Collapsing Yield Curve Portends Trouble Ahead

What everyone is focussing on is the spread between the maturities.  The smaller the spread the flatter the curve.  The following chart shows the various spreads of 2&30 year, 10&30 year and 2&10 year as a good range (note the pink areas are recessions):

Collapsing Yield Curve Portends Trouble Ahead

It is the precipitous nature of the collective falls, particularly since the March Fed rate hike, that has markets on edge with all spreads now at lows not seen since just prior to the GFC.  What everyone fears is an ‘inversion’ where they dip below zero, something you can see is getting very close.  Per that previous article we wrote “That has happened only 8 times since 1958 and in 6 of those occasions was followed by a recession.”

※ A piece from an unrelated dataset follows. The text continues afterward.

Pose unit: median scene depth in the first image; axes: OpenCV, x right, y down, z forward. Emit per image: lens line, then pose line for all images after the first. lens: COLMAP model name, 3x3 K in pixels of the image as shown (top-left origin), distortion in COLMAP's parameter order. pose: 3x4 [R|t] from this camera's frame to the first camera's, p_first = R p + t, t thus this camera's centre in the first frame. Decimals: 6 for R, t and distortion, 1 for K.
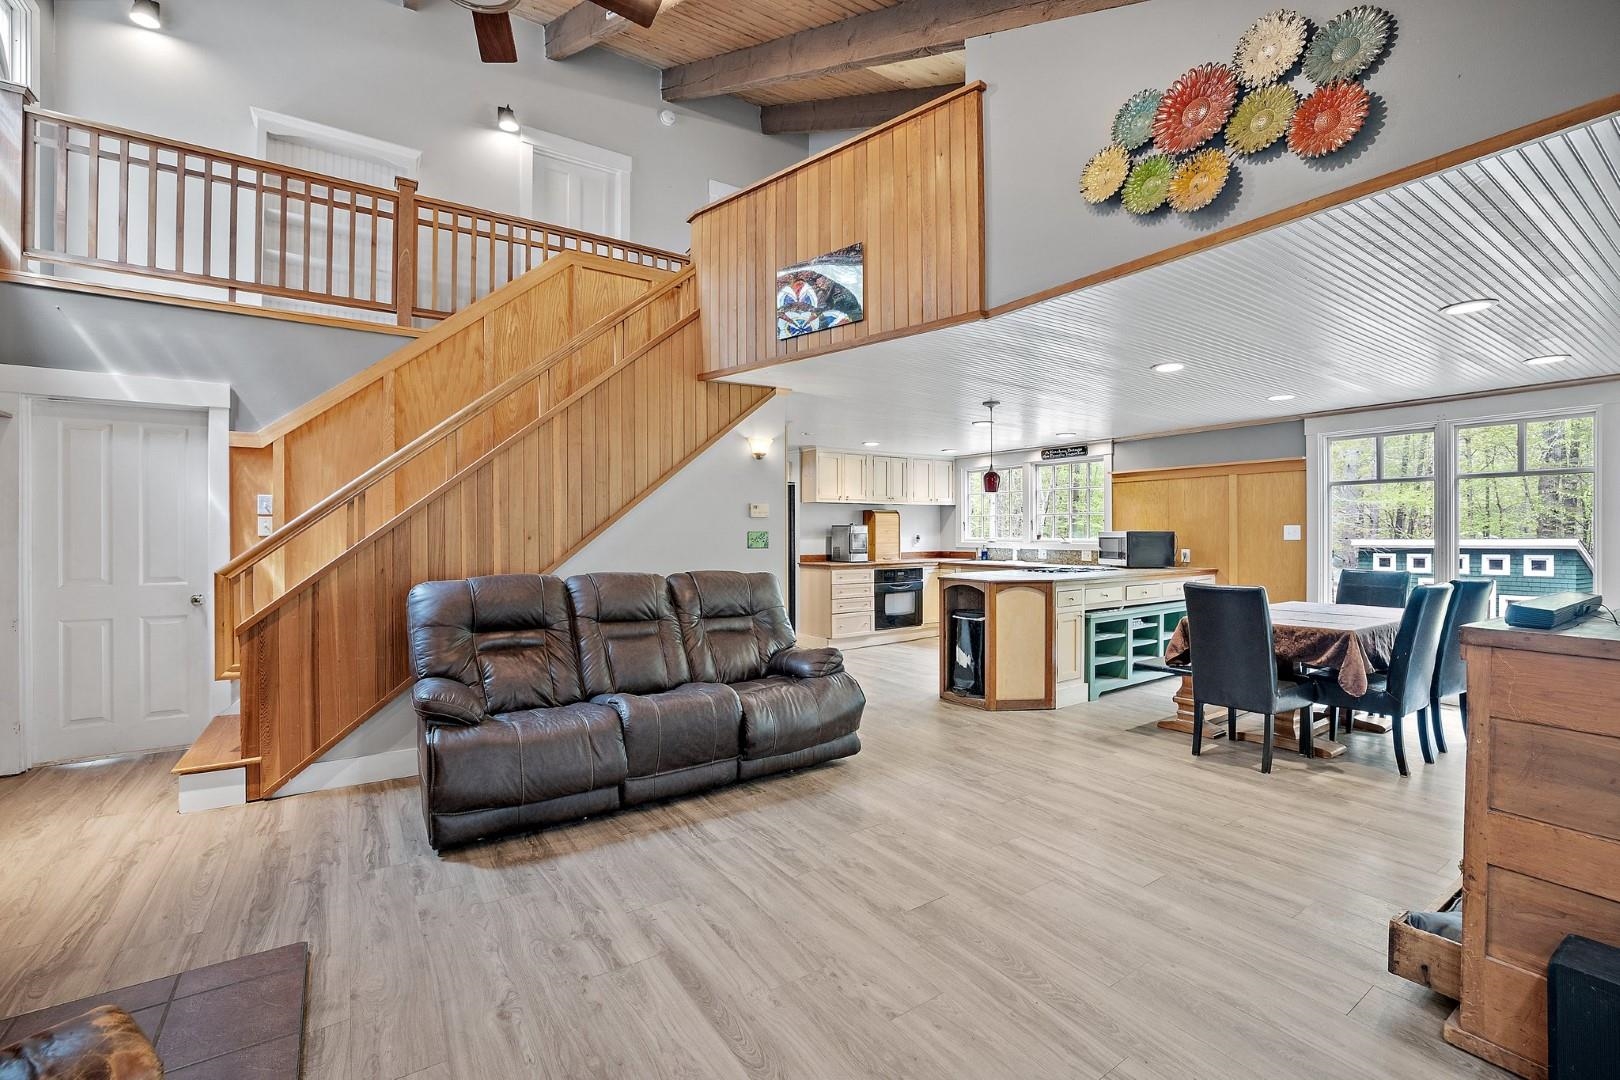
lens RADIAL K [[702.4, 0, 799.7], [0, 702.4, 534.6], [0, 0, 1]] dist [-0.025314, 0.000568]
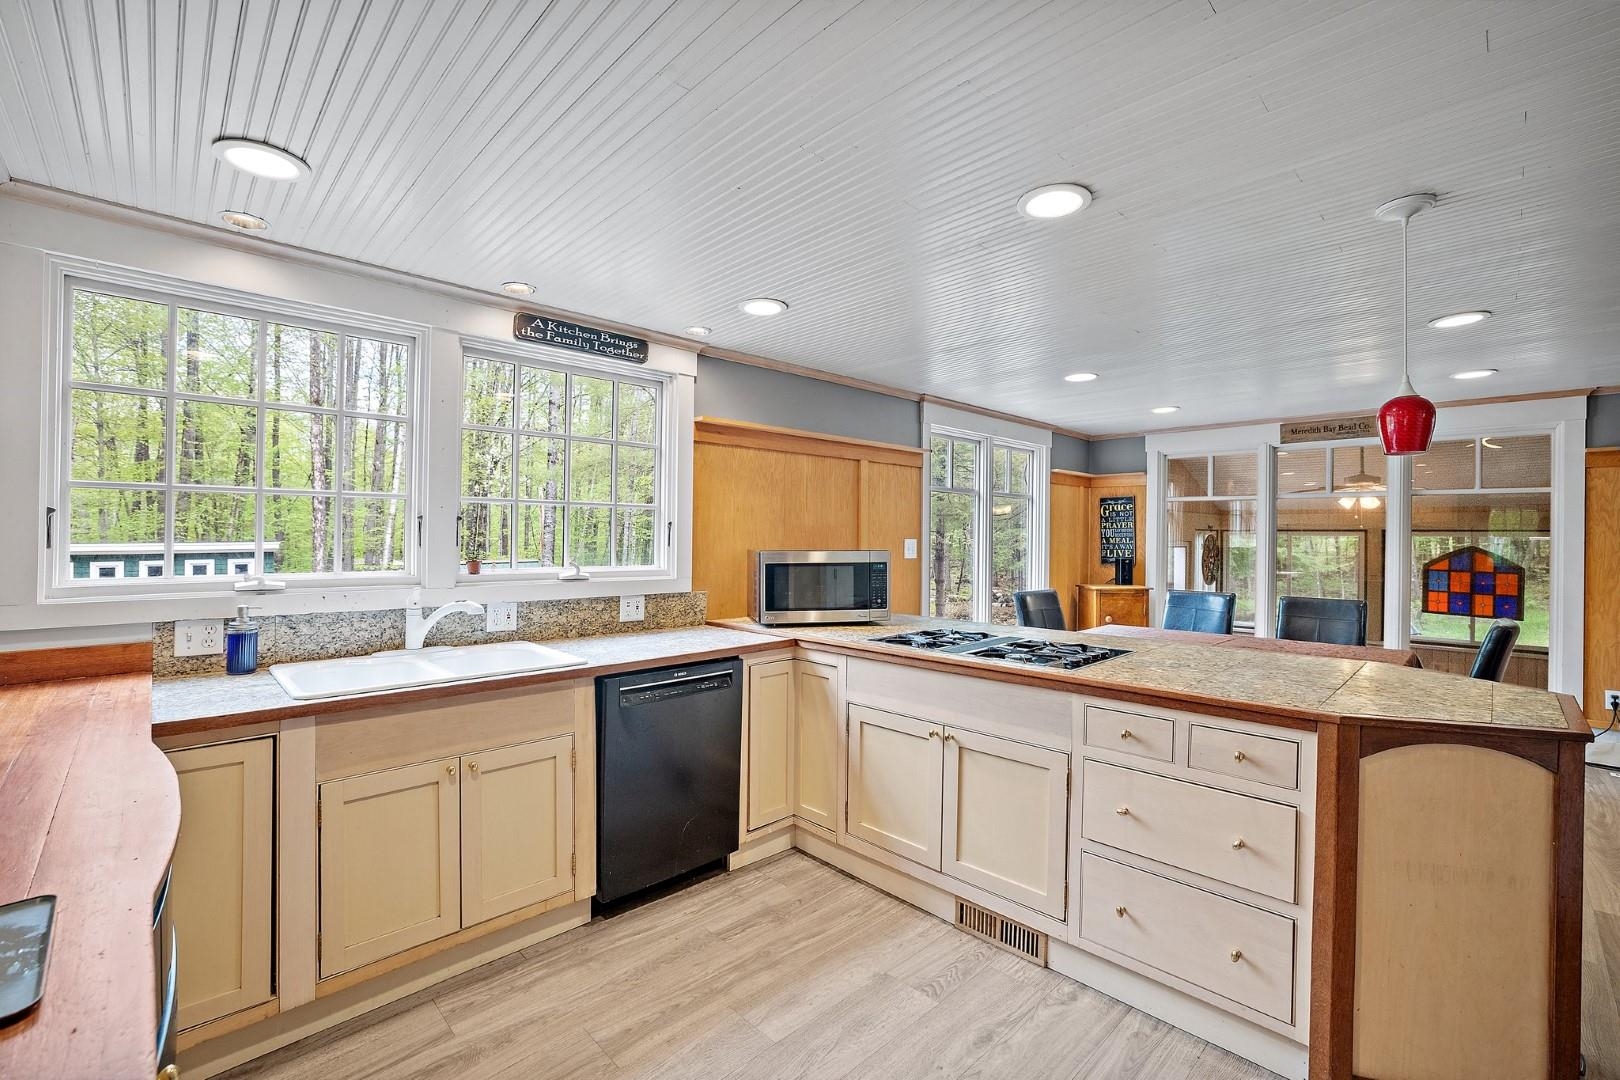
lens RADIAL K [[702.4, 0, 799.7], [0, 702.4, 534.6], [0, 0, 1]] dist [-0.025314, 0.000568]
pose [[-0.161726, 0.003855, 0.986828, -0.024094], [-0.001533, 0.999990, -0.004158, -0.025413], [-0.986835, -0.002186, -0.161718, 2.159270]]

It is certainly worrying members of the US Fed too as continuing to hikes rates into such an environment would be incredibly dangerous.  Just this week San Francisco Fed President John Williams warned that he would view "yield curve inversion as warning signal" and that an "inverted curve was a powerful recession signal" and "if the yield curve inverted, her would take it seriously.".  That was reinforced with St Louis Fed President James Bullard stating this needed to be debated by the FOMC right now predicting it could invert within 6 months.  The Fed of course has not always heeded such warnings.  From Bloomberg:

““A potential curve inversion should be taken as seriously as always,” Citigroup analysts led by Jabaz Mathai wrote in an April 13 report. “The historical relationship between the curve and implied recession probabilities is highly non-linear: implied probabilities grow very fast when the curve moves into inverted territory.”

In the report, Mathai argued that the Fed is wrong on the yield curve, again. He noted that in 2006, then-Chairman Ben S. Bernanke said he didn’t see inversion as portending an economic slowdown.”